┌─ GIVEN DATA
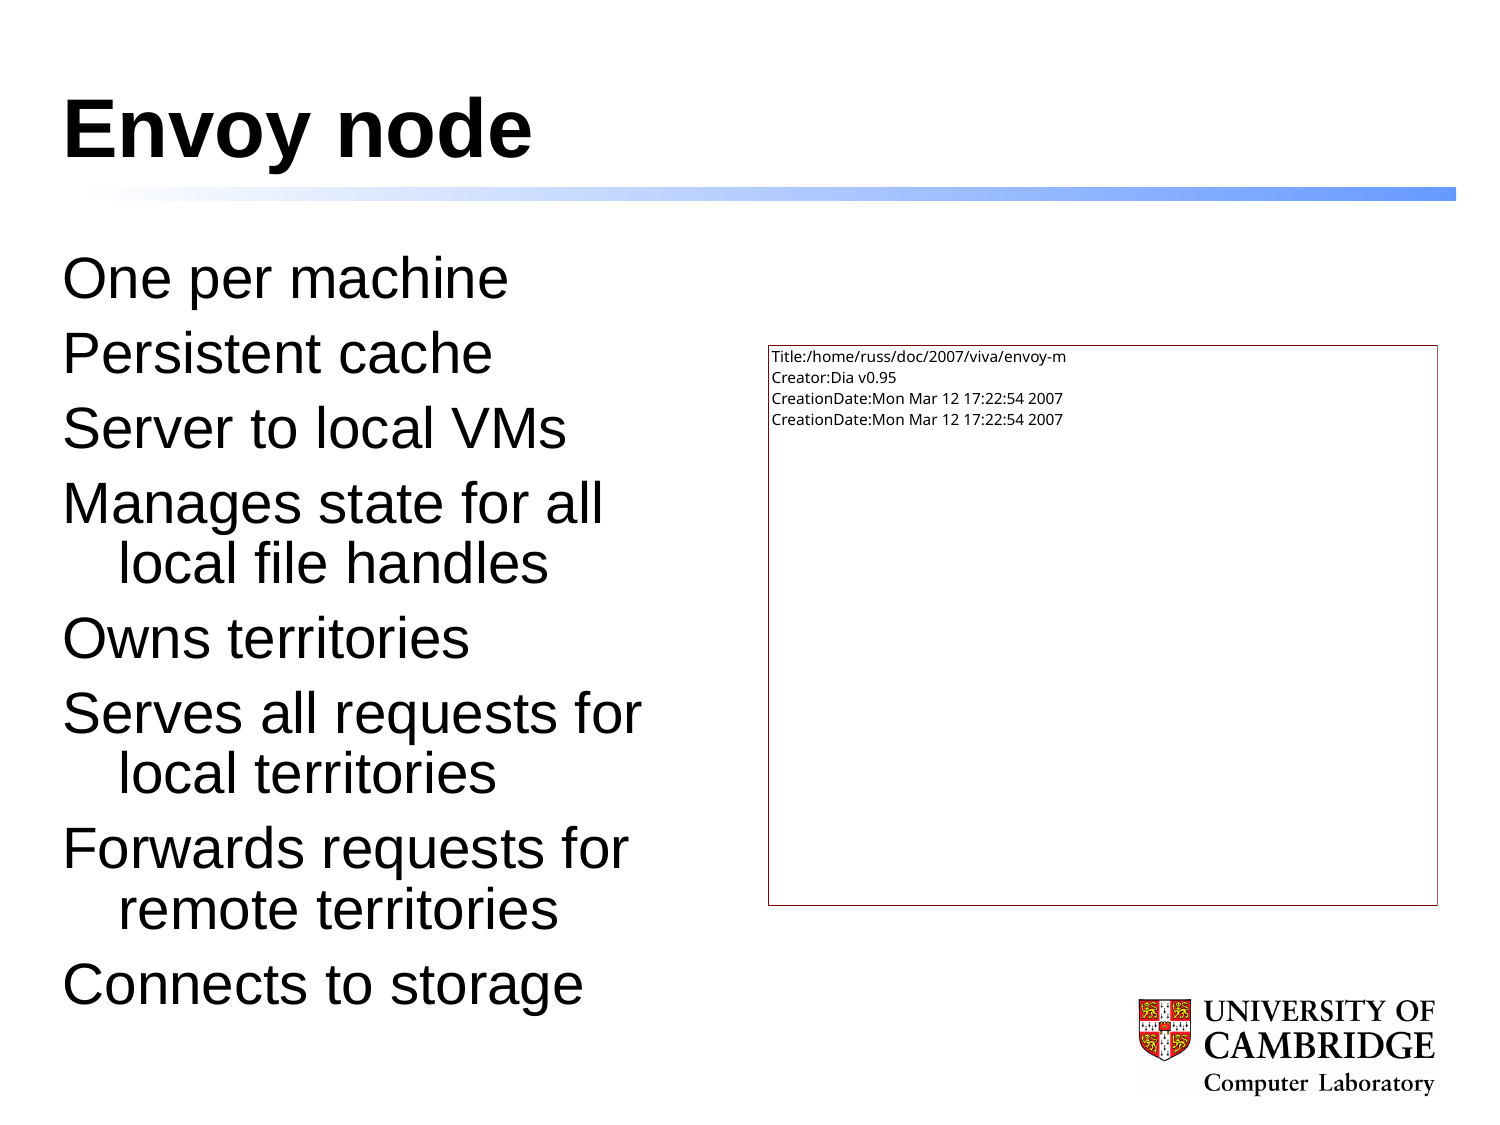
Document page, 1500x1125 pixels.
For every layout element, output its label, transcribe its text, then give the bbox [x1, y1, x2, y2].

picture [766, 344, 1438, 906]
picture [1137, 999, 1437, 1098]
list One per machine Persistent cache Server to local VMs Manages state for all local file handles Owns territories Serves all requests for local territories Forwards requests for remote territories Connects to storage [62, 249, 734, 1021]
title Envoy node [62, 44, 1438, 218]
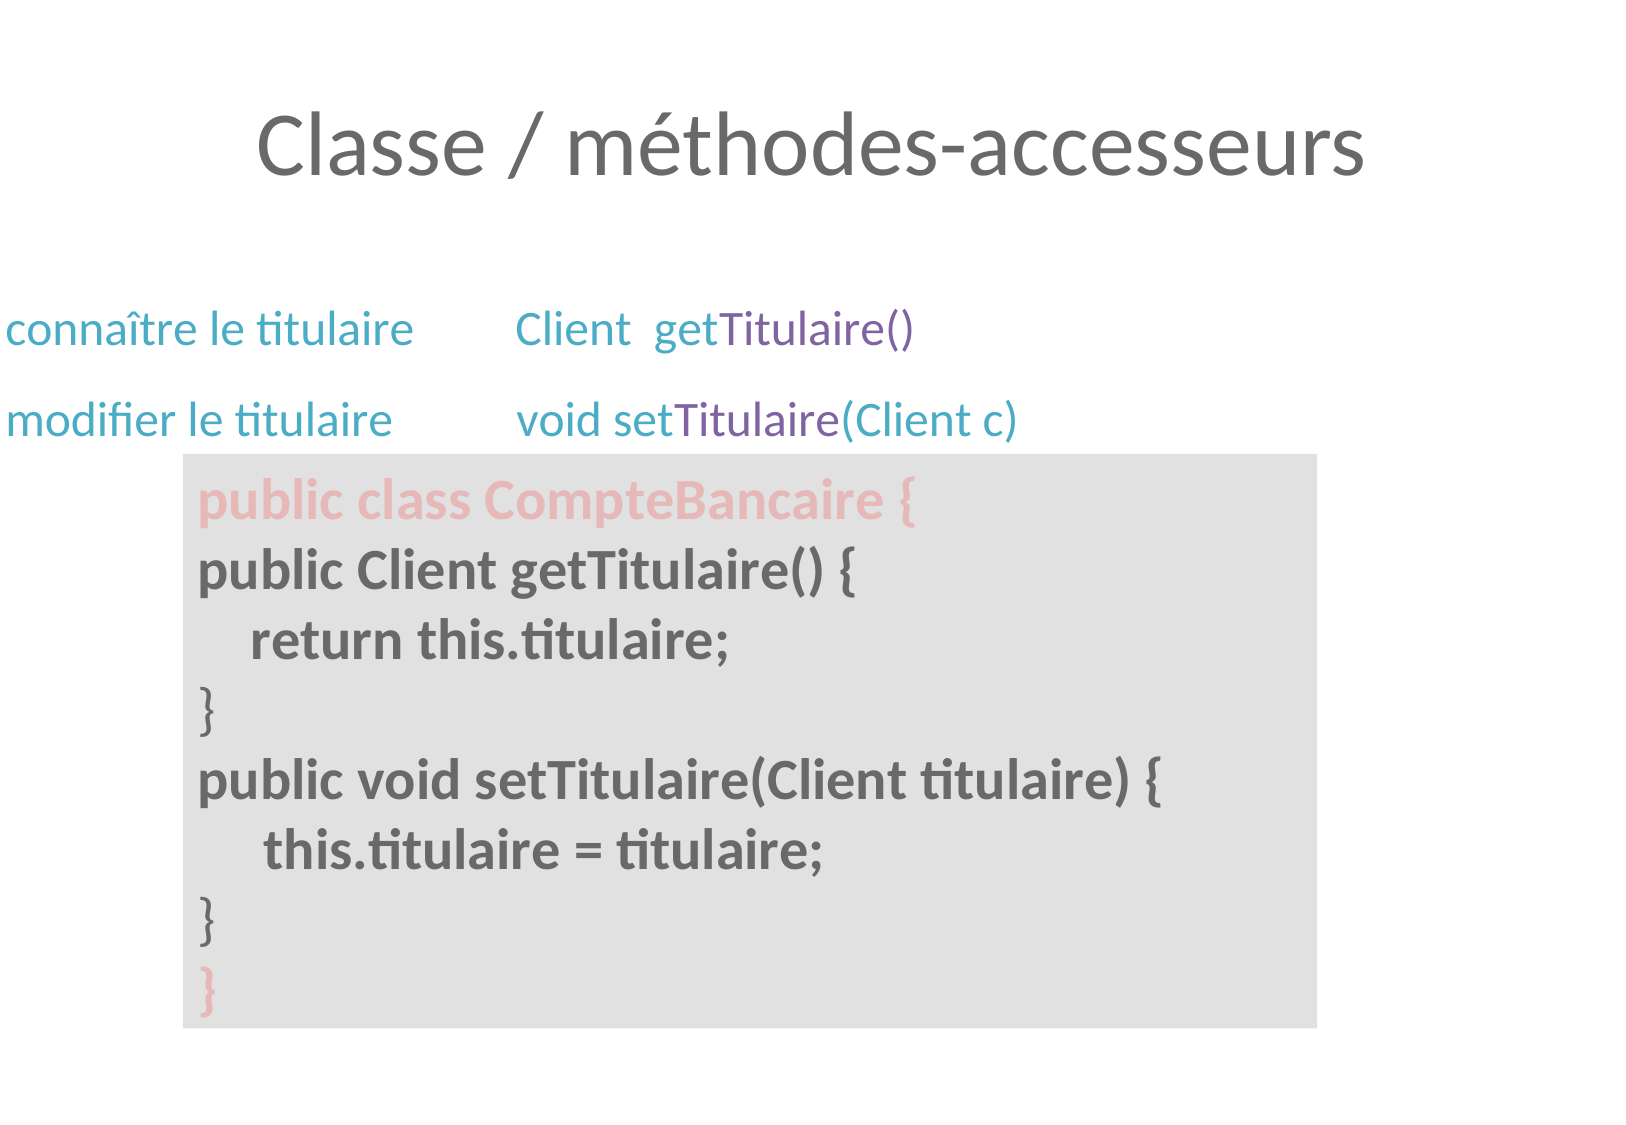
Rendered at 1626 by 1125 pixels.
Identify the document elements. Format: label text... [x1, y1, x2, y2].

title Classe / méthodes-accesseurs [81, 45, 1544, 233]
text_box public class CompteBancaire { public Client getTitulaire() { return this.titulaire; } public void setTitulaire(Client titulaire) { this.titulaire = titulaire; } } [182, 453, 1318, 1029]
list connaître le titulaire Client getTitulaire() modifier le titulaire void setTitulaire(Client c) [0, 198, 1438, 552]
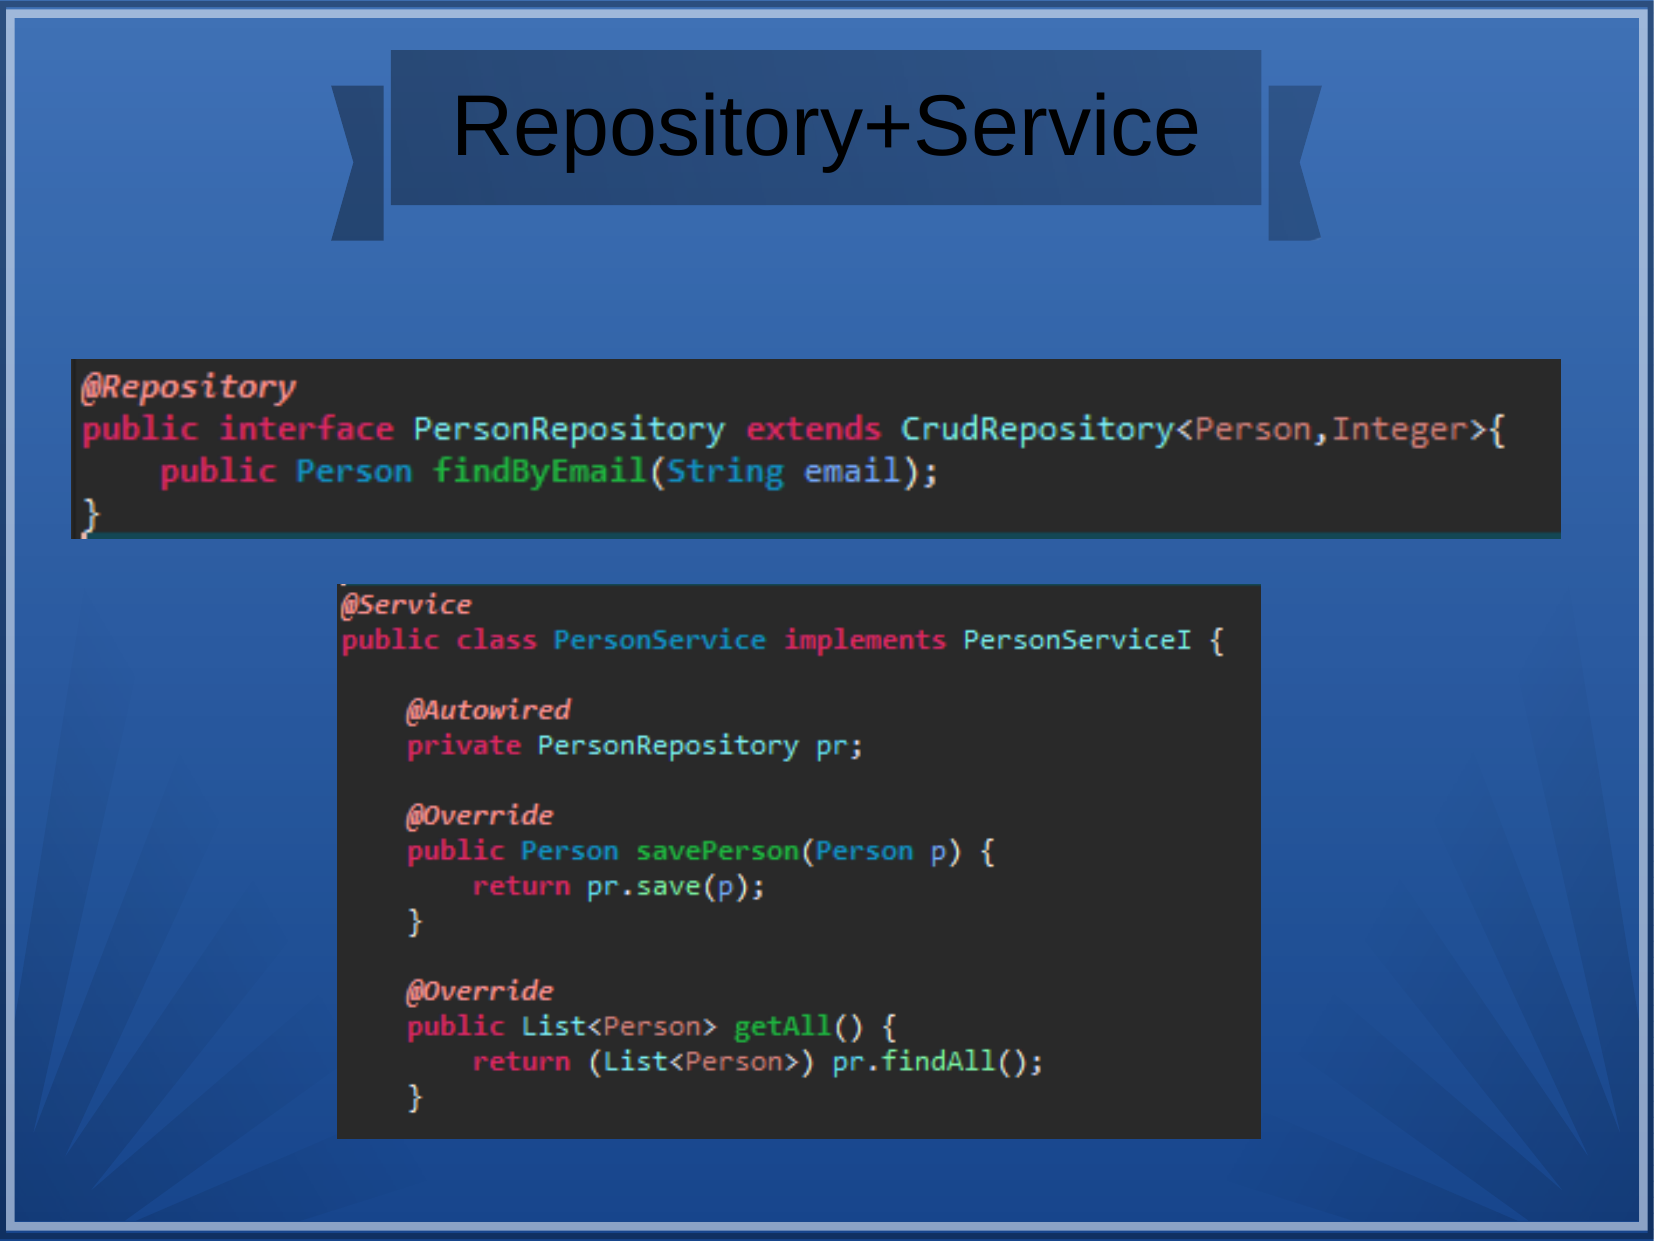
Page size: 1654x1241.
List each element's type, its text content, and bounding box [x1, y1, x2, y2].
└─
* _WHAT NEEDS TO BE DONE_
Could you rewrite every row above with "pixels" replaced by "px" and everything else unchanged? Leave out the pictures.

* _WRITTEN SOLUTION_
Document page, 1500x1125 px.
For every layout element, output its label, transcribe its text, then give the bbox [x1, y1, x2, y2].

picture [766, 344, 1438, 906]
picture [1137, 999, 1437, 1098]
list One per machine Persistent cache Server to local VMs Manages state for all local file handles Owns territories Serves all requests for local territories Forwards requests for remote territories Connects to storage [62, 249, 734, 1021]
title Envoy node [62, 44, 1438, 218]
Rendered at 1626 by 1125 px.
Identify the document elements. Format: label text... [x1, y1, x2, y2].

title Classe / méthodes-accesseurs [81, 45, 1544, 233]
text_box public class CompteBancaire { public Client getTitulaire() { return this.titulaire; } public void setTitulaire(Client titulaire) { this.titulaire = titulaire; } } [182, 453, 1318, 1029]
list connaître le titulaire Client getTitulaire() modifier le titulaire void setTitulaire(Client c) [0, 198, 1438, 552]
Page size: 1654x1241.
List each element's type, its text content, and bounding box [x1, y1, x2, y2].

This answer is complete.